### Data listing
******************************

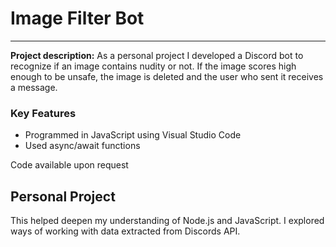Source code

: # Image Filter Bot
---

**Project description:** As a personal project I developed a Discord bot to recognize if an image contains nudity or not. If the image scores high enough to be unsafe, the image is deleted and the user who sent it receives a message.

### Key Features
* Programmed in JavaScript using Visual Studio Code
* Used async/await functions

Code available upon request

## Personal Project
This helped deepen my understanding of Node.js and JavaScript. I explored ways of working with data extracted from Discords API.
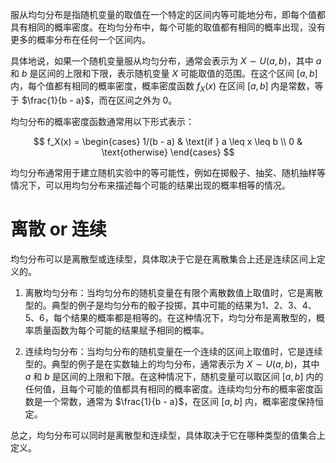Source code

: 服从均匀分布是指随机变量的取值在一个特定的区间内等可能地分布，即每个值都具有相同的概率密度。在均匀分布中，每个可能的取值都有相同的概率出现，没有更多的概率分布在任何一个区间内。

具体地说，如果一个随机变量服从均匀分布，通常会表示为 $X \sim U(a, b)$，其中 $a$ 和 $b$ 是区间的上限和下限，表示随机变量 $X$ 可能取值的范围。在这个区间 $[a, b]$ 内，每个值都有相同的概率密度，概率密度函数 $f_X(x)$ 在区间 $[a, b]$ 内是常数，等于 $\frac{1}{b - a}$，而在区间之外为 $0$。



均匀分布的概率密度函数通常用以下形式表示：

$$
f_X(x) = 
\begin{cases}
1/(b - a) & \text{if } a \leq x \leq b \\
0 & \text{otherwise}
\end{cases}
$$


均匀分布通常用于建立随机实验中的等可能性，例如在掷骰子、抽奖、随机抽样等情况下，可以用均匀分布来描述每个可能的结果出现的概率相等的情况。

# 离散 or 连续

均匀分布可以是离散型或连续型，具体取决于它是在离散集合上还是连续区间上定义的。

1. 离散均匀分布：当均匀分布的随机变量在有限个离散数值上取值时，它是离散型的。典型的例子是均匀分布的骰子投掷，其中可能的结果为1、2、3、4、5、6，每个结果的概率都是相等的。在这种情况下，均匀分布是离散型的，概率质量函数为每个可能的结果赋予相同的概率。

2. 连续均匀分布：当均匀分布的随机变量在一个连续的区间上取值时，它是连续型的。典型的例子是在实数轴上的均匀分布，通常表示为 $X \sim U(a, b)$，其中 $a$ 和 $b$ 是区间的上限和下限。在这种情况下，随机变量可以取区间 $[a, b]$ 内的任何值，且每个可能的值都具有相同的概率密度。连续均匀分布的概率密度函数是一个常数，通常为 $\frac{1}{b - a}$，在区间 $[a, b]$ 内，概率密度保持恒定。

总之，均匀分布可以同时是离散型和连续型，具体取决于它在哪种类型的值集合上定义。

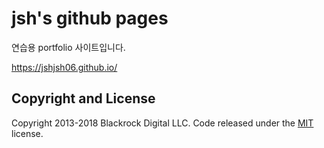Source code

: # jsh's github pages
연습용 portfolio 사이트입니다.

https://jshjsh06.github.io/


## Copyright and License

Copyright 2013-2018 Blackrock Digital LLC. Code released under the [MIT](https://github.com/BlackrockDigital/startbootstrap-creative/blob/gh-pages/LICENSE) license.
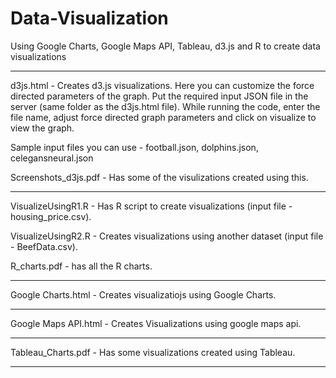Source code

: # Data-Visualization

Using Google Charts, Google Maps API, Tableau, d3.js and R to create data visualizations

*******************

d3js.html - Creates d3.js visualizations. Here you can customize the force directed parameters of the graph. Put the required input JSON file in the server (same folder as the d3js.html file). While running the code, enter the file name, adjust force directed graph parameters and click on visualize to view the graph.

Sample input files you can use - football.json, dolphins.json, celegansneural.json

Screenshots_d3js.pdf - Has some of the visulizations created using this.

*******************

VisualizeUsingR1.R - Has R script to create visualizations (input file - housing_price.csv). 

VisualizeUsingR2.R - Creates visualizations using another dataset (input file - BeefData.csv).

R_charts.pdf - has all the R charts.

*******************

Google Charts.html - Creates visualizatiojs using Google Charts.

*******************

Google Maps API.html - Creates Visualizations using google maps api.

*********************

Tableau_Charts.pdf - Has some visualizations created using Tableau.

********************
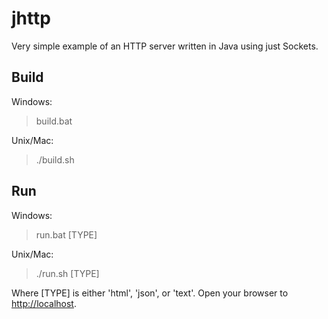 # jhttp

Very simple example of an HTTP server written in Java using just Sockets.

## Build

Windows:

   > build.bat

Unix/Mac:

   > ./build.sh

## Run

Windows:

   > run.bat [TYPE]

Unix/Mac:

   > ./run.sh [TYPE]

Where [TYPE] is either 'html', 'json', or 'text'. Open your browser to [http://localhost](http://localhost).
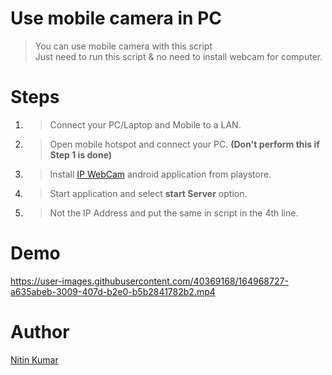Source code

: # Use mobile camera in PC

> You can use mobile camera with this script  
> Just need to run this script & no need to install webcam for computer.  


# Steps

1. > Connect your PC/Laptop and Mobile to a LAN.  
2. > Open mobile hotspot and connect your PC. __(Don't perform this if Step 1 is done)__  
3. > Install [IP WebCam](https://play.google.com/store/apps/details?id=com.pas.webcam&hl=en_IN&gl=US) android application from playstore.  
4. > Start application and select **start Server** option.  
5. > Not the IP Address and put the same in script in the 4th line.


# Demo

https://user-images.githubusercontent.com/40369168/164968727-a635abeb-3009-407d-b2e0-b5b2841782b2.mp4


# Author

[Nitin Kumar](https://linkedin.com/in/nitin30kumar/)

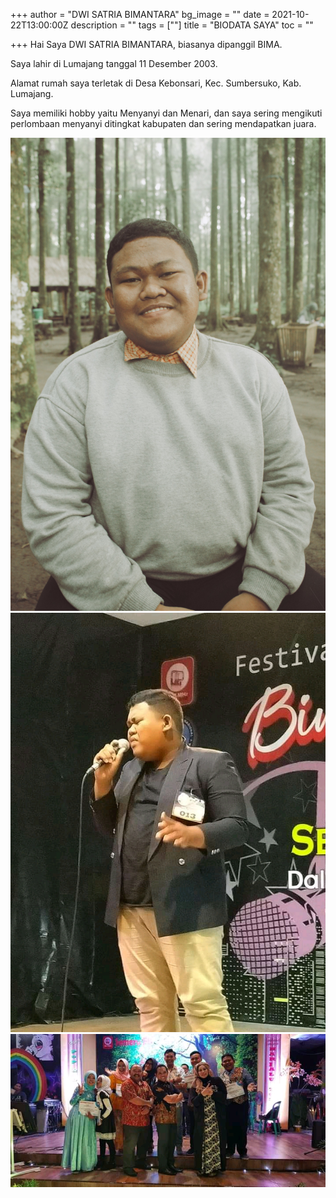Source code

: +++
author = "DWI SATRIA BIMANTARA"
bg_image = ""
date = 2021-10-22T13:00:00Z
description = ""
tags = [""]
title = "BIODATA SAYA"
toc = ""

+++
Hai Saya DWI SATRIA BIMANTARA, biasanya dipanggil BIMA.

Saya lahir di Lumajang tanggal 11 Desember 2003.

Alamat rumah saya terletak di Desa Kebonsari, Kec. Sumbersuko, Kab. Lumajang.

Saya memiliki hobby yaitu Menyanyi dan Menari, dan saya sering mengikuti perlombaan menyanyi ditingkat kabupaten dan sering mendapatkan juara.

![](/uploads/kujicam_2021-10-19-16-25-00_developed.jpg)![](/uploads/whatsapp-image-2021-10-22-at-09-53-04.jpeg)![](/uploads/whatsapp-image-2021-10-22-at-09-53-03.jpeg)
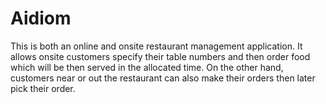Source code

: # Aidiom
This is both an online and onsite restaurant management application.
It allows onsite customers specify their table numbers and then order food which will be then served in the allocated time. 
On the other hand, customers near or out the restaurant can also make their orders then later pick their order.
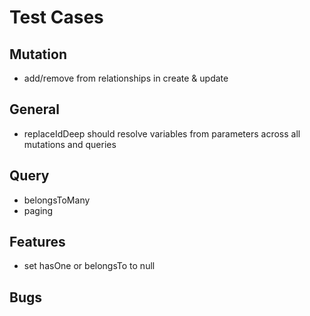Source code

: # Test Cases

## Mutation

- add/remove from relationships in create & update

## General

- replaceIdDeep should resolve variables from parameters across all mutations and queries

## Query

- belongsToMany
- paging

## Features

- set hasOne or belongsTo to null

## Bugs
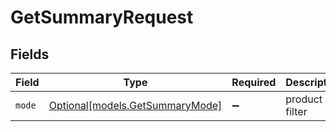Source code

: # GetSummaryRequest


## Fields

| Field                                                          | Type                                                           | Required                                                       | Description                                                    |
| -------------------------------------------------------------- | -------------------------------------------------------------- | -------------------------------------------------------------- | -------------------------------------------------------------- |
| `mode`                                                         | [Optional[models.GetSummaryMode]](../models/getsummarymode.md) | :heavy_minus_sign:                                             | product filter                                                 |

******************************

### Exercise
List each line of the records that holds the string "then".

### Reply
It allows onsite customers specify their table numbers and then order food which will be then served in the allocated time. 
On the other hand, customers near or out the restaurant can also make their orders then later pick their order.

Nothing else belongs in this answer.